Franchise executives met with "agent leadership councils" around the country, built a Facebook page and produced videos that were posted on YouTube to build support for eEdge. The platform was also featured in the November-December edition of Outfront magazine, a publication for Keller Williams agents.

The company said the eEdge platform was approved by 98 percent of agent leadership councils in a Dec. 14, 2010, vote.

Bob Lane, a Keller Williams agent based in Cupertino — in California’s Silicon Valley — said he voted against eEdge because he saw no details on implementation, "just a rah-rah marketing pitch."

"Are there any ALCs (agent leadership councils) voting against eEdge?" Lane said in a comment on the eEdge Facebook page. "Or is this just a rubber stamp exercise?"

Lane told Inman News that as a former software developer, he is skeptical about real estate franchisors venturing outside of their "core competency" areas.

"I was previously at Coldwell Banker, and they tried to implement a lot of technology things, and they found out they were not a technology company, they were a real estate company," Lane said.

Lane added that if Keller Williams is hiring software companies to develop eEdge, "I think it’s a sign they can do it right." The platform, he said, "certainly has the potential to add value, I just would have liked to have seen more details."

Formerly known as HouseValues Inc., Market Leader changed its name in 2008 and has transitioned from a being primarily a lead-generation company into a provider of personalized websites for real estate agents and brokers that offer integrated contact management tools.
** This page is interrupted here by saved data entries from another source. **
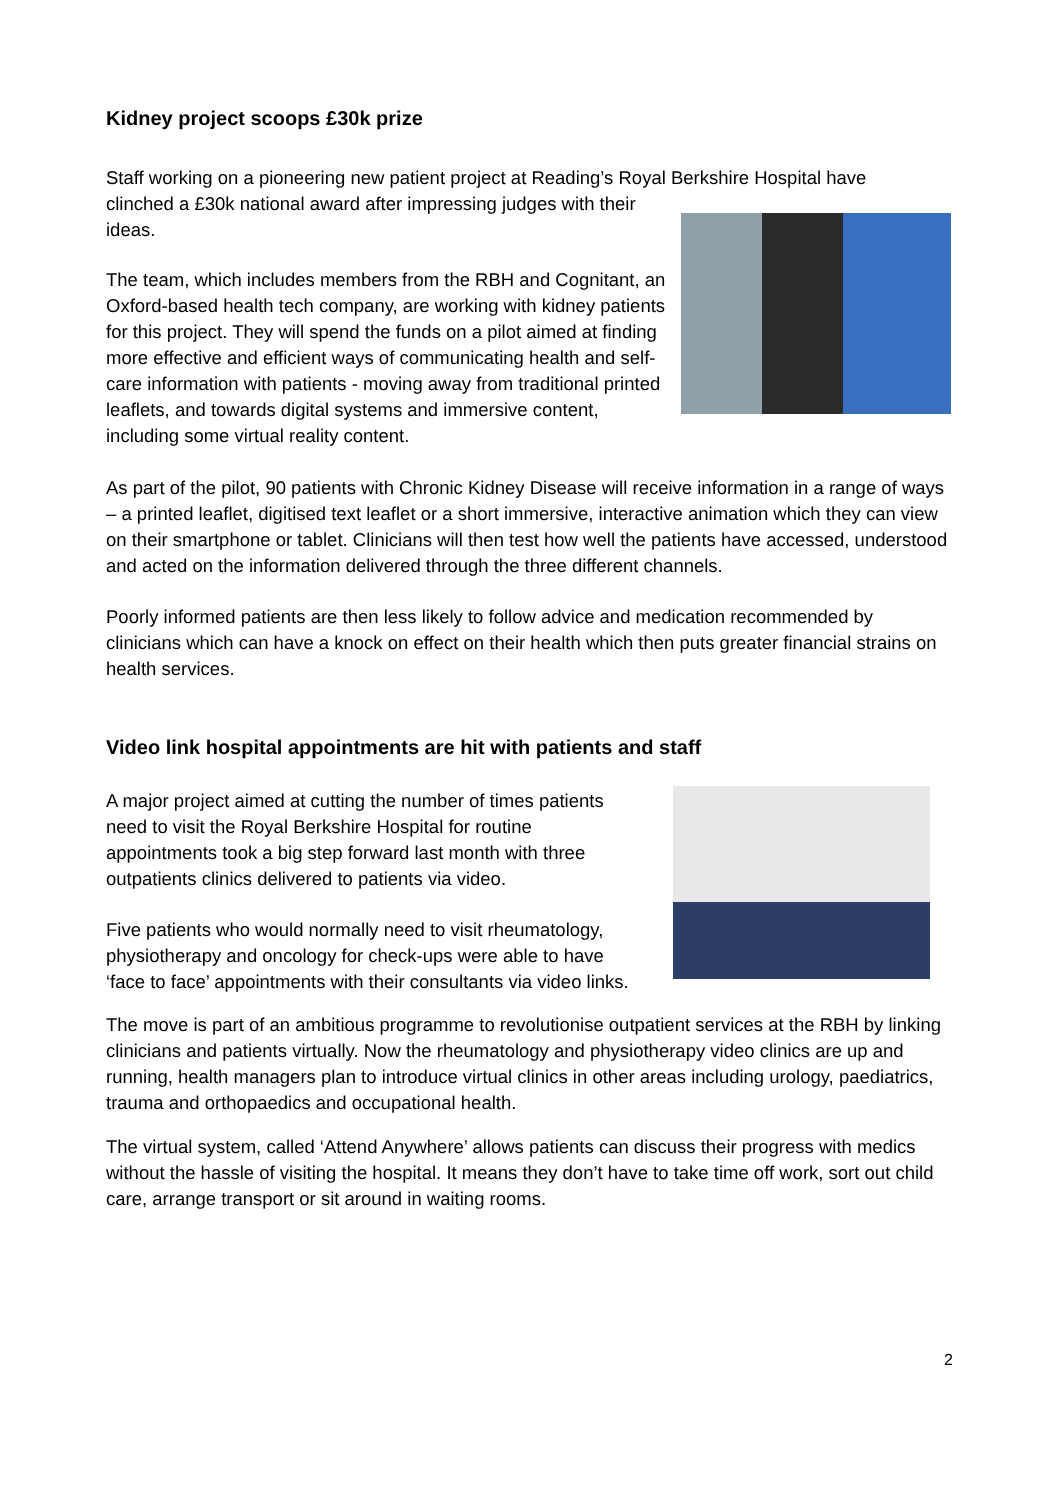Kidney project scoops £30k prize
Staff working on a pioneering new patient project at Reading’s Royal Berkshire Hospital have clinched a £30k national award after impressing judges with their ideas.
The team, which includes members from the RBH and Cognitant, an Oxford-based health tech company, are working with kidney patients for this project. They will spend the funds on a pilot aimed at finding more effective and efficient ways of communicating health and self-care information with patients - moving away from traditional printed leaflets, and towards digital systems and immersive content, including some virtual reality content.
As part of the pilot, 90 patients with Chronic Kidney Disease will receive information in a range of ways – a printed leaflet, digitised text leaflet or a short immersive, interactive animation which they can view on their smartphone or tablet. Clinicians will then test how well the patients have accessed, understood and acted on the information delivered through the three different channels.
Poorly informed patients are then less likely to follow advice and medication recommended by clinicians which can have a knock on effect on their health which then puts greater financial strains on health services.
Video link hospital appointments are hit with patients and staff
A major project aimed at cutting the number of times patients need to visit the Royal Berkshire Hospital for routine appointments took a big step forward last month with three outpatients clinics delivered to patients via video.
Five patients who would normally need to visit rheumatology, physiotherapy and oncology for check-ups were able to have ‘face to face’ appointments with their consultants via video links.
The move is part of an ambitious programme to revolutionise outpatient services at the RBH by linking clinicians and patients virtually. Now the rheumatology and physiotherapy video clinics are up and running, health managers plan to introduce virtual clinics in other areas including urology, paediatrics, trauma and orthopaedics and occupational health.
The virtual system, called ‘Attend Anywhere’ allows patients can discuss their progress with medics without the hassle of visiting the hospital. It means they don’t have to take time off work, sort out child care, arrange transport or sit around in waiting rooms.
2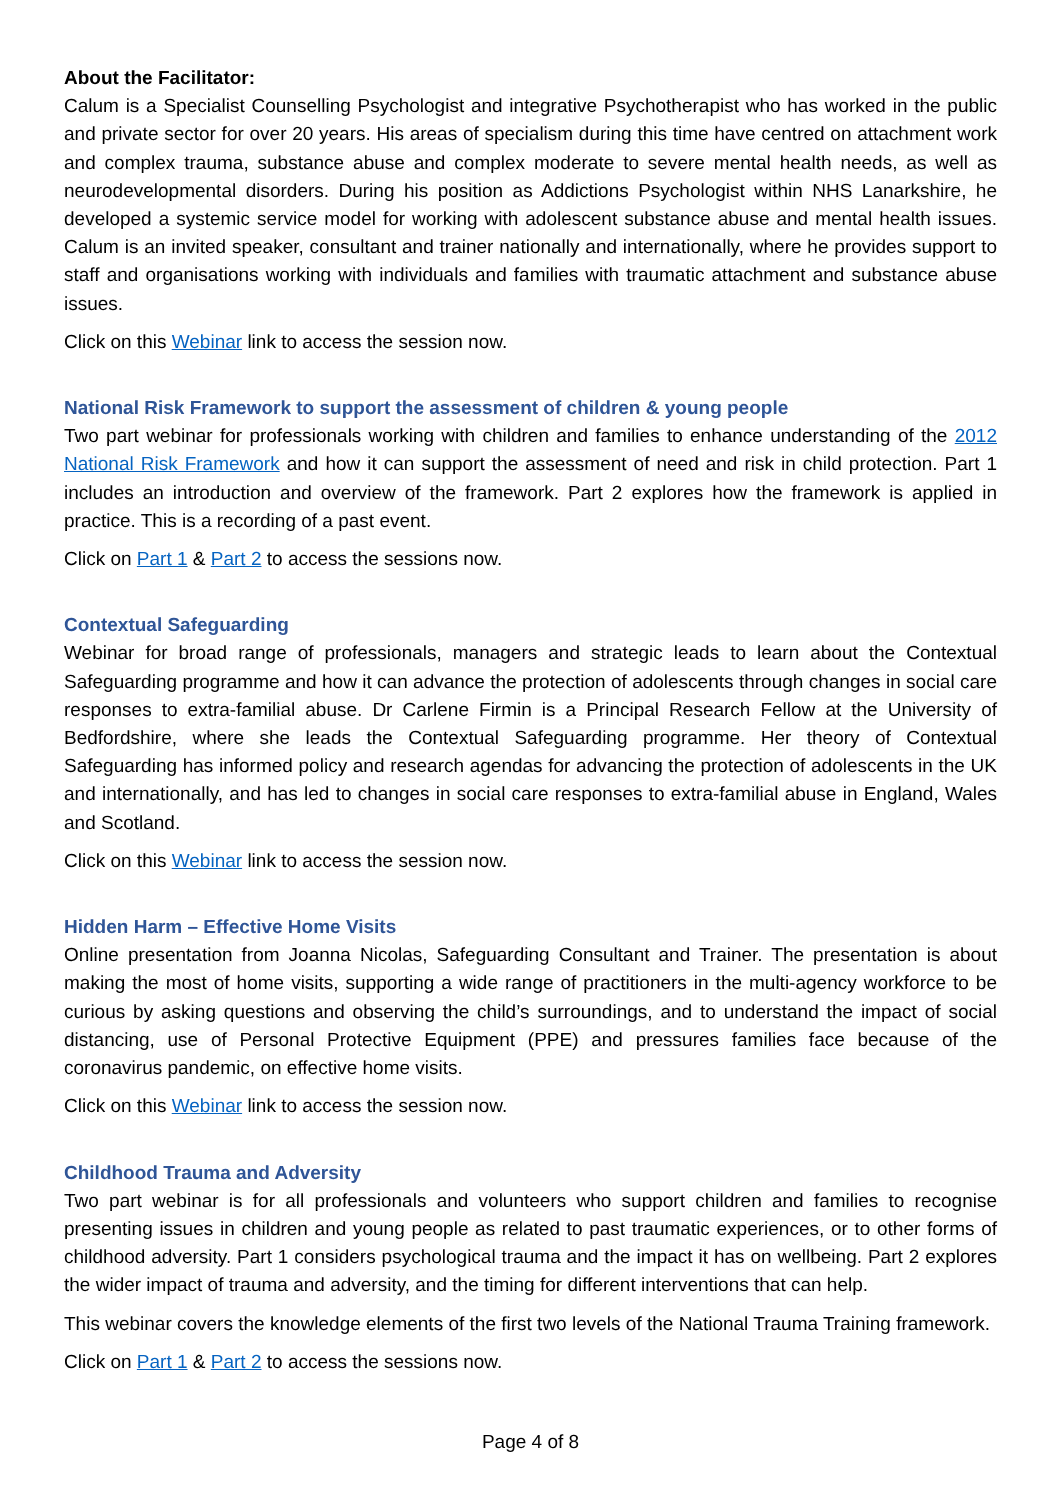About the Facilitator:
Calum is a Specialist Counselling Psychologist and integrative Psychotherapist who has worked in the public and private sector for over 20 years. His areas of specialism during this time have centred on attachment work and complex trauma, substance abuse and complex moderate to severe mental health needs, as well as neurodevelopmental disorders. During his position as Addictions Psychologist within NHS Lanarkshire, he developed a systemic service model for working with adolescent substance abuse and mental health issues. Calum is an invited speaker, consultant and trainer nationally and internationally, where he provides support to staff and organisations working with individuals and families with traumatic attachment and substance abuse issues.
Click on this Webinar link to access the session now.
National Risk Framework to support the assessment of children & young people
Two part webinar for professionals working with children and families to enhance understanding of the 2012 National Risk Framework and how it can support the assessment of need and risk in child protection. Part 1 includes an introduction and overview of the framework. Part 2 explores how the framework is applied in practice. This is a recording of a past event.
Click on Part 1 & Part 2 to access the sessions now.
Contextual Safeguarding
Webinar for broad range of professionals, managers and strategic leads to learn about the Contextual Safeguarding programme and how it can advance the protection of adolescents through changes in social care responses to extra-familial abuse. Dr Carlene Firmin is a Principal Research Fellow at the University of Bedfordshire, where she leads the Contextual Safeguarding programme. Her theory of Contextual Safeguarding has informed policy and research agendas for advancing the protection of adolescents in the UK and internationally, and has led to changes in social care responses to extra-familial abuse in England, Wales and Scotland.
Click on this Webinar link to access the session now.
Hidden Harm – Effective Home Visits
Online presentation from Joanna Nicolas, Safeguarding Consultant and Trainer. The presentation is about making the most of home visits, supporting a wide range of practitioners in the multi-agency workforce to be curious by asking questions and observing the child’s surroundings, and to understand the impact of social distancing, use of Personal Protective Equipment (PPE) and pressures families face because of the coronavirus pandemic, on effective home visits.
Click on this Webinar link to access the session now.
Childhood Trauma and Adversity
Two part webinar is for all professionals and volunteers who support children and families to recognise presenting issues in children and young people as related to past traumatic experiences, or to other forms of childhood adversity. Part 1 considers psychological trauma and the impact it has on wellbeing. Part 2 explores the wider impact of trauma and adversity, and the timing for different interventions that can help.
This webinar covers the knowledge elements of the first two levels of the National Trauma Training framework.
Click on Part 1 & Part 2 to access the sessions now.
Page 4 of 8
Cincinnati-based DotLoop was founded in 2008, and provides an online platform for preparing, sharing and signing documents with various parties in a real estate transaction.

Other Keller Williams agents commenting on the eEdge Facebook page said they hoped it would perform as advertised when launched, and that they hoped it would be as good or better than another popular contact management and marketing system for real estate agents, Move Inc.’s Top Producer.

Sylvester said Keller Williams did listen to agents’ concerns in researching eEdge, one of which was the ownership and transferability of each agent’s contact and client database.

"It was important for us to partner with an outside company (Market Leader) to make sure it’s the agent’s database," Sylvester said. "Keller Williams doesn’t own it, and we can’t access it. They can export it, take it with them, and transfer it to (another contact management system). That was a very strong cultural decision for us."

She said agents who have a contact management system that they want to stick with will be able to tie it to eEdge and use the rest of the platform.

As for the $15 monthly fee, Sylvester said the economy of scale Keller Williams can achieve by providing it to all of its agents results in savings that the franchise can pass along. She said agents would probably have to spend as much as $300 a month to get a comparable level of services on an individual, non-integrated basis, and estimated the average agent is currently spending $70 to $100 a month for services with fewer capabilities than eEdge.

"It was a no-brainer," she said. When Keller Williams ALCs attended eEdge presentations, the most common reaction was "Thank God it’s mine" — and not a competing franchisor’s system — Sylvester said.